Description of the task: Write out every one of the lines below word for word, omitting the pictures.

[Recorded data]
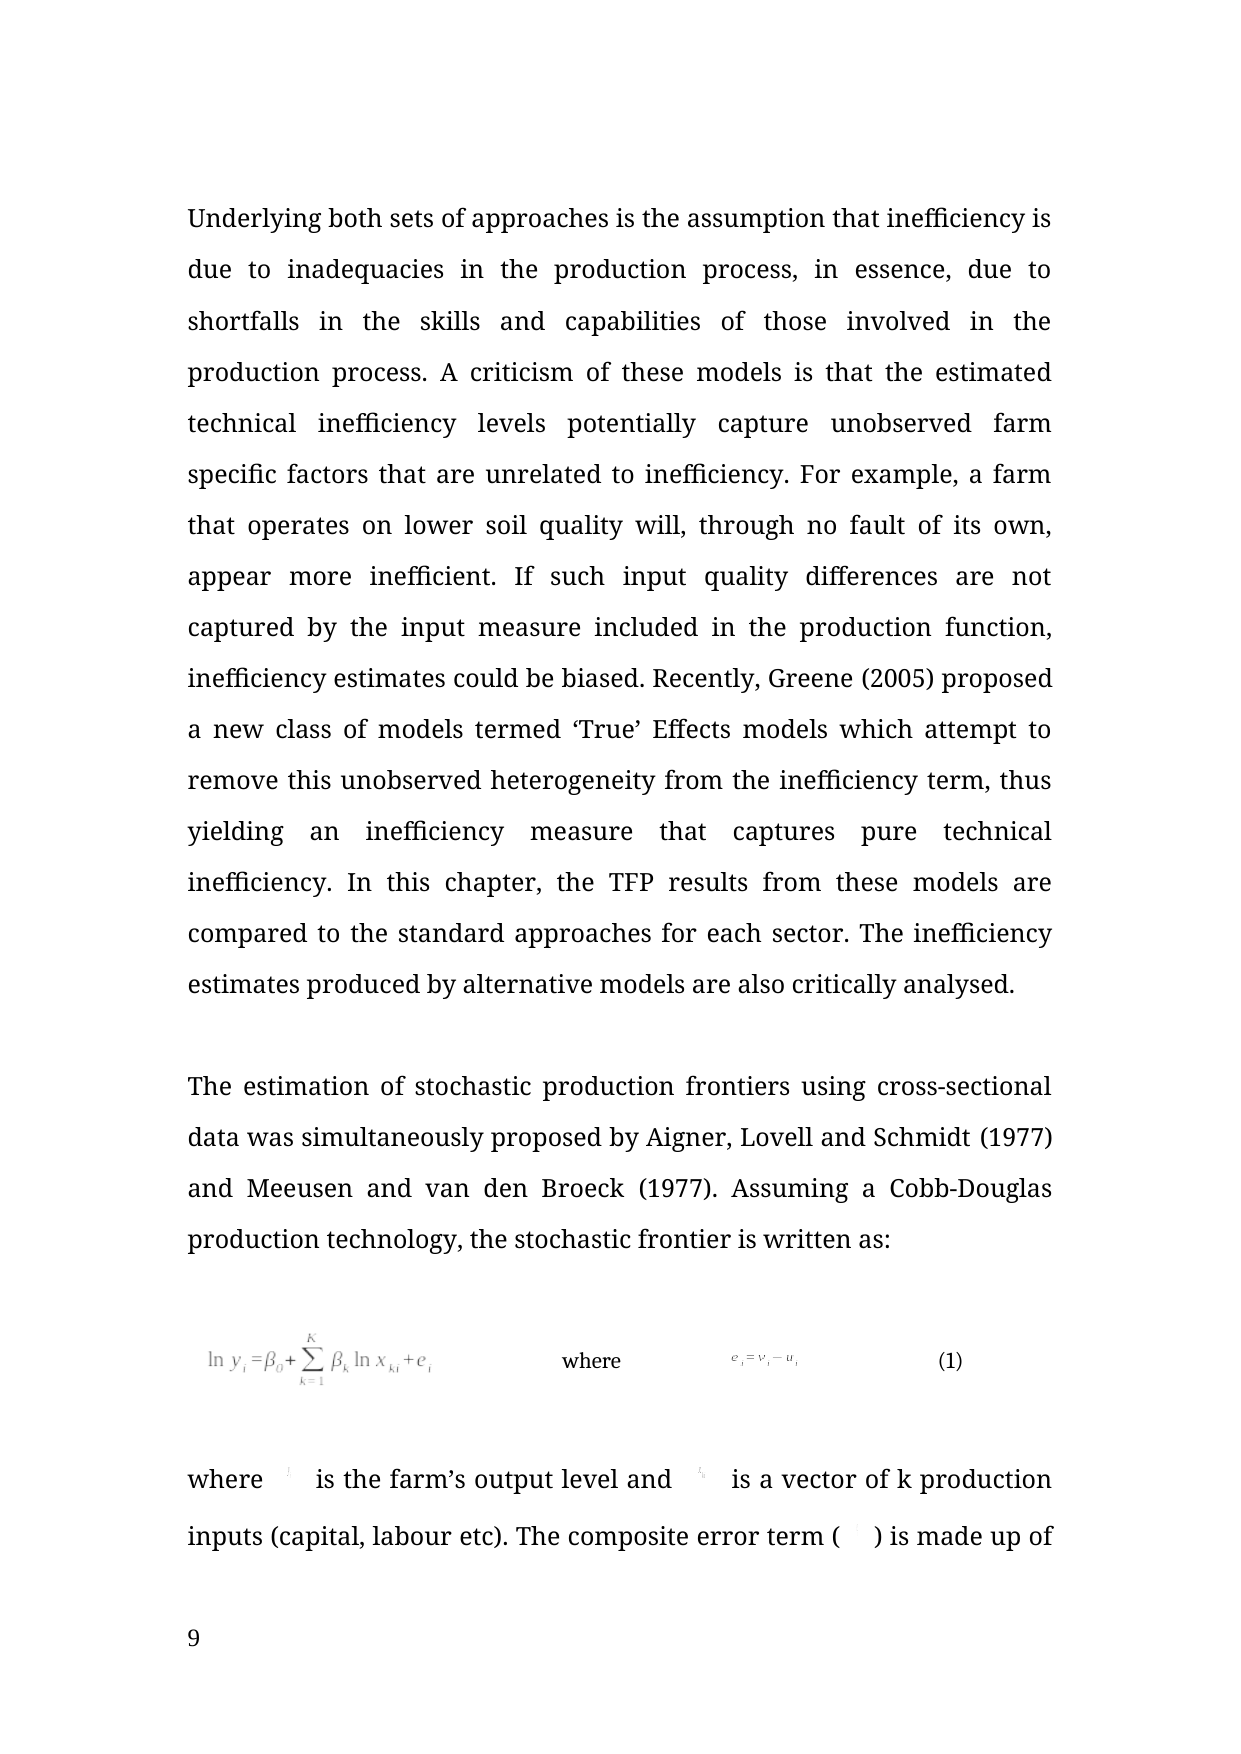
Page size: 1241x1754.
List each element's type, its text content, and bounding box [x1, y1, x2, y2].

text The estimation of stochastic production frontiers using cross-sectional data was simultaneously proposed by Aigner, Lovell and Schmidt (1977) and Meeusen and van den Broeck (1977). Assuming a Cobb-Douglas production technology, the stochastic frontier is written as: [187, 1069, 1053, 1256]
text where is the farm’s output level and is a vector of k production inputs (capital, labour etc). The composite error term () is made up of [187, 1455, 1053, 1553]
text where (1) [457, 1324, 1053, 1395]
text Underlying both sets of approaches is the assumption that inefficiency is due to inadequacies in the production process, in essence, due to shortfalls in the skills and capabilities of those involved in the production process. A criticism of these models is that the estimated technical inefficiency levels potentially capture unobserved farm specific factors that are unrelated to inefficiency. For example, a farm that operates on lower soil quality will, through no fault of its own, appear more inefficient. If such input quality differences are not captured by the input measure included in the production function, inefficiency estimates could be biased. Recently, Greene (2005) proposed a new class of models termed ‘True’ Effects models which attempt to remove this unobserved heterogeneity from the inefficiency term, thus yielding an inefficiency measure that captures pure technical inefficiency. In this chapter, the TFP results from these models are compared to the standard approaches for each sector. The inefficiency estimates produced by alternative models are also critically analysed. [187, 201, 1053, 1001]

Response to this task:
Page size: 1241x1754.
List each element's type, its text content, and bounding box [x1, y1, x2, y2].

text The estimation of stochastic production frontiers using cross-sectional data was simultaneously proposed by Aigner, Lovell and Schmidt (1977) and Meeusen and van den Broeck (1977). Assuming a Cobb-Douglas production technology, the stochastic frontier is written as: [187, 1069, 1053, 1256]
text where is the farm’s output level and is a vector of k production inputs (capital, labour etc). The composite error term () is made up of [187, 1455, 1053, 1553]
text where (1) [457, 1324, 1053, 1395]
text Underlying both sets of approaches is the assumption that inefficiency is due to inadequacies in the production process, in essence, due to shortfalls in the skills and capabilities of those involved in the production process. A criticism of these models is that the estimated technical inefficiency levels potentially capture unobserved farm specific factors that are unrelated to inefficiency. For example, a farm that operates on lower soil quality will, through no fault of its own, appear more inefficient. If such input quality differences are not captured by the input measure included in the production function, inefficiency estimates could be biased. Recently, Greene (2005) proposed a new class of models termed ‘True’ Effects models which attempt to remove this unobserved heterogeneity from the inefficiency term, thus yielding an inefficiency measure that captures pure technical inefficiency. In this chapter, the TFP results from these models are compared to the standard approaches for each sector. The inefficiency estimates produced by alternative models are also critically analysed. [187, 201, 1053, 1001]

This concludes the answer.